### [Exercise details]
In the rows below, switch every occurrence of "oligofrenopedagoga" to "pedagoga specjalnego" and reproduce the lines with all other text unchanged.

::: Entries supplied

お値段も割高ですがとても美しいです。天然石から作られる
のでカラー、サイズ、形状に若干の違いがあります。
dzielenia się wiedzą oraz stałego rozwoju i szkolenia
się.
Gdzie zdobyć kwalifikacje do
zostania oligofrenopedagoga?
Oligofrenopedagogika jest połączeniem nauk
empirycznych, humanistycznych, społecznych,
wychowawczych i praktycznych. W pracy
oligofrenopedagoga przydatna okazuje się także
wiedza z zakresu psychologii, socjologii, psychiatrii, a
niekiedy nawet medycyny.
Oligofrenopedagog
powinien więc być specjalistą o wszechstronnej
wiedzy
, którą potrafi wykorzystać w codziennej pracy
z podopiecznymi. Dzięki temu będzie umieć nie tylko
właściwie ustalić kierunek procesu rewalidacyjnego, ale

::::::

### [Task result]
お値段も割高ですがとても美しいです。天然石から作られる
のでカラー、サイズ、形状に若干の違いがあります。
dzielenia się wiedzą oraz stałego rozwoju i szkolenia
się.
Gdzie zdobyć kwalifikacje do
zostania pedagoga specjalnego?
Oligofrenopedagogika jest połączeniem nauk
empirycznych, humanistycznych, społecznych,
wychowawczych i praktycznych. W pracy
pedagoga specjalnego przydatna okazuje się także
wiedza z zakresu psychologii, socjologii, psychiatrii, a
niekiedy nawet medycyny.
Oligofrenopedagog
powinien więc być specjalistą o wszechstronnej
wiedzy
, którą potrafi wykorzystać w codziennej pracy
z podopiecznymi. Dzięki temu będzie umieć nie tylko
właściwie ustalić kierunek procesu rewalidacyjnego, ale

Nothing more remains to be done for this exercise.